Our internet goes out periodically, so having everything local is really nice. I set up DNS on my router, so my TLS certs work fine without hitting the internet.
I wish someone would've taught me how to rip blurays. It wasn't a big deal, but everything online made it sound super sketchy flashing firmware onto a Bluray drive.
I'm honestly not sure. I'm in CS and am really into Linux, so I honestly don't know what would be helpful. I guess start small and get one thing working at a time. There's a ton of resources online for all kinds of skill levels, and as long as you do one thing at a time, you should eventually see success.
dont offer a service to a friend without really knowing and having the experience to keep it up when needed.
dont make it your life. The services are there to help you, not to be your life.
use docker. Podman is not yet ready for mainstream, in my experience. When the services move to podman officially it's time to move. Just because jellyfin offers official documentation for it, doesn't mean it'll work with podman (my experience)
just test all services with the base docker install. If something isn't working, there may be a bug or two. Report if it is a bug. Hunt a bug down if you can. maybe it's just something that isn't documented (well enough) for a beginner.
start on your own machine before getting a server. A pi is enough for lightweight stuff but probably not for a fast and smooth experience with e.g. nextcloud.
backup.
search for help. If not available in a forum. ask for help. Dont waste many many hours if something isnt working.
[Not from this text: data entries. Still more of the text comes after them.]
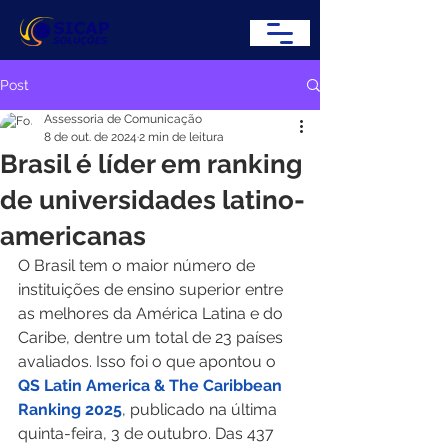
Post
Assessoria de Comunicação
8 de out. de 2024
2 min de leitura
Brasil é líder em ranking
de universidades latino-
americanas
O Brasil tem o maior número de 
instituições de ensino superior entre 
as melhores da América Latina e do 
Caribe, dentre um total de 23 países 
avaliados. Isso foi o que apontou o 
QS Latin America & The Caribbean 
Ranking 2025
, publicado na última 
quinta-feira, 3 de outubro. Das 437 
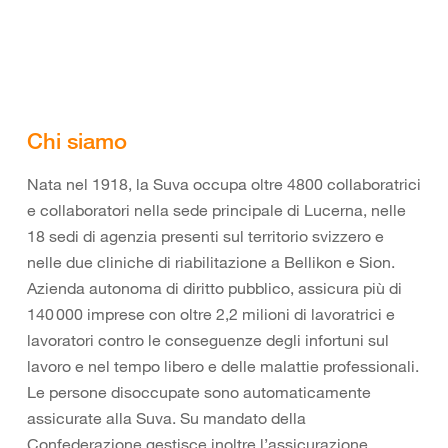
Chi siamo
Nata nel 1918, la Suva occupa oltre 4800 collaboratrici
e collaboratori nella sede principale di Lucerna, nelle
18 sedi di agenzia presenti sul territorio svizzero e
nelle due cliniche di riabilitazione a Bellikon e Sion.
Azienda autonoma di diritto pubblico, assicura più di
140 000 imprese con oltre 2,2 milioni di lavoratrici e
lavoratori contro le conseguenze degli infortuni sul
lavoro e nel tempo libero e delle malattie professionali.
Le persone disoccupate sono automaticamente
assicurate alla Suva. Su mandato della
Confederazione gestisce inoltre l’assicurazione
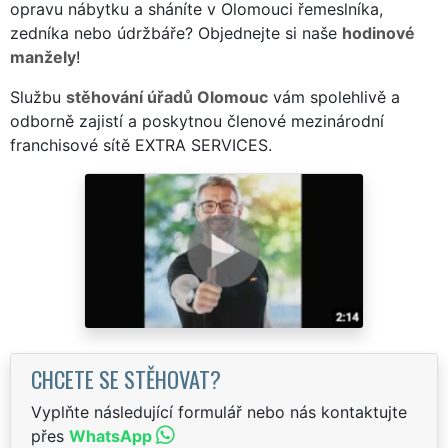
opravu nábytku a sháníte v Olomouci řemeslníka,
zedníka nebo údržbáře? Objednejte si naše
hodinové
manžely
!
Službu
stěhování úřadů Olomouc
vám spolehlivě a
odborně zajistí a poskytnou členové mezinárodní
franchisové sítě EXTRA SERVICES.
CHCETE SE STĚHOVAT?
Vyplňte následující formulář nebo nás kontaktujte
přes
WhatsApp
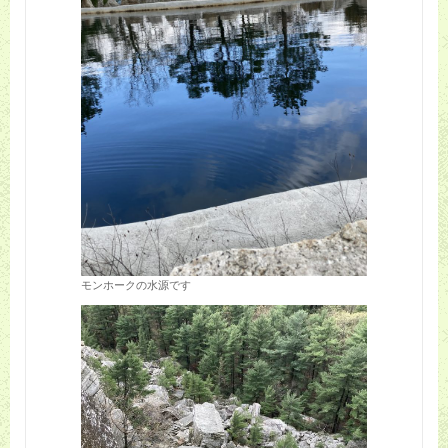
モンホークの水源です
But research it first and read the documentation.
For #2 and #3, it’s probably exceedingly obvious, but wish I would have truly understood ssh, remote VS Code, and enough git to put my configs on a git server.
So much easier to manage things now that I’m not trying to edit docker compose files with nano and hoping and praying I find the issue when I mess something up.
Things like changes to TOS or services can be seriously mitigated by hosting it yourself. WHat happens if Spotify changes the music they host or inserts ads into everything. Well for me, nothing. On the flip side, if some of my stuff goes down, kids and wife will bark. But honestly its mostly set it and forget it.
KISS is a thing that applies to many things in life. Anything "smart" in your home should ideally function without your "smart" features working. Ie: light switches should be dumb light switches if something breaks etc etc. Also dont get caught in using rack or enterprise gear. You can learn just as much using smaller, fatter desktops with bigger fans and air cooling over a power hungry rack servers with 80mm fans that blow your eardrums out. My entire lab runs on old dell workstations and raspberry pis'
Regarding your third point, you might find it helpful to search for beginners' guides whenever starting a new project. One thing that people don't seem to tell new users about is the struggles they faced when getting started themselves. Countless thousands of hours could be spent on this before someone decides to get started, while others pick it up in a much shorter timeframe. It just depends on you and what you are looking to get out of it.
It's much more difficult than many people realize. If you need a space to test things out, I'd recommend installing VirtualBox with a couple of VMs to host whatever services you decide on. You can take a snapshot of the VM at any point in time, so when things go bad, you can simply restore whichever snapshot you like.